On the train ride in that morning, I’m sitting across from an older lady, perhaps mid-to-late 40’s, not particularly attractive. She starts putting on makeup.
Two seats down from her is a pre-teen girl being accompanied to school by her guardian. This is not the person who usually brings her to school, the person who usually brings her to school is a rather loud homosexual man, who is way too young to be her father. I assume, due to a family resemblance, that this man is either her older brother, or a young uncle. Either way, he seems to be the one taking care of the girl. I assume that the person travelling with the girl today, a huge hulking, bearded, hairy man, who reminds me a bit of Hagrid from the Harry Potter movies, is the partner of the usual guardian, as the man also seems to have a pseudo-parental relationship with the girl, without being old enough to be a parent. I also know this girl goes to school on 12th street. It’s the kind of knowledge you pick up from commuting with the same people every day, nevertheless, I wish I didn’t know it, it seems almost…too intimate a fact for me to know.
They get off at 14th street, along with many other people. The older lady across the way becomes visible for the first time in about ten minutes, and the change the makeup makes is remarkable. She looks about ten years younger, and much less unattractive. The concept of makeup amazes me.

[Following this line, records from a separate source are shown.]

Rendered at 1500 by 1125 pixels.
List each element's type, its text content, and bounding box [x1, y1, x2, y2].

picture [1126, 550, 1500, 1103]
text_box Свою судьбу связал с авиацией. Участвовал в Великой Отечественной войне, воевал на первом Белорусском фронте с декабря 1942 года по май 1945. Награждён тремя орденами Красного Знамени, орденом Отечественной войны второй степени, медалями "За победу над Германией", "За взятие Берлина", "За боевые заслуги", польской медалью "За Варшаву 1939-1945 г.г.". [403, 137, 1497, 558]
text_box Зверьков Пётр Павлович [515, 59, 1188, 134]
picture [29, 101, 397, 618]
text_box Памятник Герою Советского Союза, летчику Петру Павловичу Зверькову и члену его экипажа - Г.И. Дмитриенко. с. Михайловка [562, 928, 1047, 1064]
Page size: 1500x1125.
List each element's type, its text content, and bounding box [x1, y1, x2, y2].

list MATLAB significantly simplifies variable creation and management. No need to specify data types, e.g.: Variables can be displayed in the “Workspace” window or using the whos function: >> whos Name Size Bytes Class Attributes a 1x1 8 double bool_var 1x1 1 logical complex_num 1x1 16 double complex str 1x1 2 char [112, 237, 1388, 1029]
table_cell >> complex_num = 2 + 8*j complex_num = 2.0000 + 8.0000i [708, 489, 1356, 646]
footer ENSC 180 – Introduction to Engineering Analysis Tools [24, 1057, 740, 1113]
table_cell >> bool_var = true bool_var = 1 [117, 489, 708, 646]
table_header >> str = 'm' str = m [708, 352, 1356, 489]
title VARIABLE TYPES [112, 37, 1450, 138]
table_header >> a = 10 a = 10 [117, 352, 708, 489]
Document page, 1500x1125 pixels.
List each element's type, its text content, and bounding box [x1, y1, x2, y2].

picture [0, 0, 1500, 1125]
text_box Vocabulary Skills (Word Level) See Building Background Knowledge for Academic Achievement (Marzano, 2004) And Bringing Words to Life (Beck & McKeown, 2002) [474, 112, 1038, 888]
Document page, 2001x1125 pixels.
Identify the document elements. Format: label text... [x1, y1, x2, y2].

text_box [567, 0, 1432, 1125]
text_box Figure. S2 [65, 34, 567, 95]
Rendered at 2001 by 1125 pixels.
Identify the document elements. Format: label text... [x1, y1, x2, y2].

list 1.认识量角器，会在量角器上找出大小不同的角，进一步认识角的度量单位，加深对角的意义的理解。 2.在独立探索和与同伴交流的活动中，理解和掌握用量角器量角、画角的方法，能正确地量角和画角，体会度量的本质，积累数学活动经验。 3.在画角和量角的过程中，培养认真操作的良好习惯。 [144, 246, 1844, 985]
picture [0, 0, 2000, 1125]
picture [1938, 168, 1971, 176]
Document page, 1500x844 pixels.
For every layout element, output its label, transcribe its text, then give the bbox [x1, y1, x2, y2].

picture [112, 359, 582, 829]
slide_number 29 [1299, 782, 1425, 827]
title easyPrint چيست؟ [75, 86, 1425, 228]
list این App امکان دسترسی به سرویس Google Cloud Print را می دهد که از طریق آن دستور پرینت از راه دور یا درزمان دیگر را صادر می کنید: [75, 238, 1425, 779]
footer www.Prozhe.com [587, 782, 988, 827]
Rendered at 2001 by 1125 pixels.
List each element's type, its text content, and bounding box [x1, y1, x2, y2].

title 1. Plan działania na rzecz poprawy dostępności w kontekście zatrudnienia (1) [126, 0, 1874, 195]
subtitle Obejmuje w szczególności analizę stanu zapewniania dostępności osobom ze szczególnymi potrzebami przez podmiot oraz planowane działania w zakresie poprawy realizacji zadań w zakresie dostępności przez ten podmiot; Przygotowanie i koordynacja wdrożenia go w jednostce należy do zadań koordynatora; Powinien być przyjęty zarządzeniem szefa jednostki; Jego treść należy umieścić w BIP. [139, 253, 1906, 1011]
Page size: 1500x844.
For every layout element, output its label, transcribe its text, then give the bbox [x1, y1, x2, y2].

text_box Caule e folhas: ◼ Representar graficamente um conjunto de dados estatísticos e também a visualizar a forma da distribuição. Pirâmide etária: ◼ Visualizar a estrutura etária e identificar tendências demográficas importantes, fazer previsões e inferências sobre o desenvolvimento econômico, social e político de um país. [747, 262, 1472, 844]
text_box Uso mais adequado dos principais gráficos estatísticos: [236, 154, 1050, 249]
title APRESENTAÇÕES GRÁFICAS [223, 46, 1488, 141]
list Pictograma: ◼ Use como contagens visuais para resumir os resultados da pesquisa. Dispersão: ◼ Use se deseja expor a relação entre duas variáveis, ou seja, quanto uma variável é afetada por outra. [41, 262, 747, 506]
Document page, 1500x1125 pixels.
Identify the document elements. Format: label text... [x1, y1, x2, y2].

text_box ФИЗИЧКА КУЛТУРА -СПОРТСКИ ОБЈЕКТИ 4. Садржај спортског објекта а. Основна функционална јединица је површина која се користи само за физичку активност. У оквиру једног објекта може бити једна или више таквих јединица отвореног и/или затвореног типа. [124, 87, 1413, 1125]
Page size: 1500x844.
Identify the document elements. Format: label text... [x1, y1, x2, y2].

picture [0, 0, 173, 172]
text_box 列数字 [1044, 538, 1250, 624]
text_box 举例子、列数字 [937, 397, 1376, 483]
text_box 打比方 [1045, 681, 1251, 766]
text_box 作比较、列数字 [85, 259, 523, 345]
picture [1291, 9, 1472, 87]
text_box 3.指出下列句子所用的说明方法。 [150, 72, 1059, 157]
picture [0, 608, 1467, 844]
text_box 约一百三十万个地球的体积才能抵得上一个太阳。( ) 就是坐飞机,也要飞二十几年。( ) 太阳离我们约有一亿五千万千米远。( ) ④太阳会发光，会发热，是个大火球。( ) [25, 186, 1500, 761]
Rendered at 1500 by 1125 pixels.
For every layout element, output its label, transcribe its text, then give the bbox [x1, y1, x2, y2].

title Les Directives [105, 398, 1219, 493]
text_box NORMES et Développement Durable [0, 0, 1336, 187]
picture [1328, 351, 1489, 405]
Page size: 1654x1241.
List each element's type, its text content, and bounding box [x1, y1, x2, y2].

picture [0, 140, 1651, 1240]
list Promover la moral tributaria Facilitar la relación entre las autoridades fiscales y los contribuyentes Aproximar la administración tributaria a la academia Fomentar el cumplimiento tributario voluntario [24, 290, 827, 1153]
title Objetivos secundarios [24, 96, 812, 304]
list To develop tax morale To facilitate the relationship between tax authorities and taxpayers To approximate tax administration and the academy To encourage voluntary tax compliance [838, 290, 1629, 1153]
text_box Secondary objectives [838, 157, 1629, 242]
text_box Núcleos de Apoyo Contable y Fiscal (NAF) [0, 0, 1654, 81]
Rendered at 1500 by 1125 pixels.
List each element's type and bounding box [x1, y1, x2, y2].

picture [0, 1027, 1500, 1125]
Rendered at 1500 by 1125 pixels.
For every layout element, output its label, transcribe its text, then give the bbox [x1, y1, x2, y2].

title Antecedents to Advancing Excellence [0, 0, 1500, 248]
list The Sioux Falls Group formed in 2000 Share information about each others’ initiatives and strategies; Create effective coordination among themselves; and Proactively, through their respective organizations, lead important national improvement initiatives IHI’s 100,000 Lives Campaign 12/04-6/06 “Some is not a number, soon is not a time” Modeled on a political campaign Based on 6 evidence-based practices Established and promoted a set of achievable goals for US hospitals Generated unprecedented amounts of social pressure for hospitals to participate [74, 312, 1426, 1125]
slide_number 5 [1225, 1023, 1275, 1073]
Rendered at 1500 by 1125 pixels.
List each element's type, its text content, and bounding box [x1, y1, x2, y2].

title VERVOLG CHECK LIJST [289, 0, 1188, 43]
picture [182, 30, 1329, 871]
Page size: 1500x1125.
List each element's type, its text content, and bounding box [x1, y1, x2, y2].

On the way home from work, on the ferry, Joe and I see a group of urban youth, cutting loose and having fun. These youth, from all visual cues, appear to have stepped out of 1991 or so. One of them has a high, Kid and Play-esque flattop, another has an equally high flat-top, with a fade on the sides, plus the flattop comes down in steps, and there are various shapes and patterns carved into his hair. One has Dwayne Wayne flip-shades/glasses, another is dressed like Mushmouth from Fat Albert. I watch for any sign that this is some kind of façade, and see none. I seriously consider following them for a bit, just to see what they’re doing, but unfortunately, I have plans. Also, that would just be creepy of me.

Monday morning, on the train platform on Staten Island, waiting to go to the city, a girl stands near me that doesn’t usually take the train. She is tall, taller than me (at least with her shoes on), and wrapped up tight against the elements that really aren’t bothering anyone else. She’s wearing big tinted sunglasses, and has huge lips that stand out on her general WASP-y appearance. Have you heard of bee-stung lips? These are well beyond that. She looks like she got punched in the mouth, that’s how swollen these things are. I wonder, did she get punched? She’s wearing big sunglasses, perhaps that’s to hide a black eye. Of course, she looks perfectly serene. I chalk it up to likely bad surgery, a la Goldie Hawn.

I realize that those thoughts may read odd, they certainly write that way. But I thought it’d be interesting nonetheless. So there you go.

1. At least, not anymore!
2. Oh, that post on weird things I pride myself on, when will you ever be written?!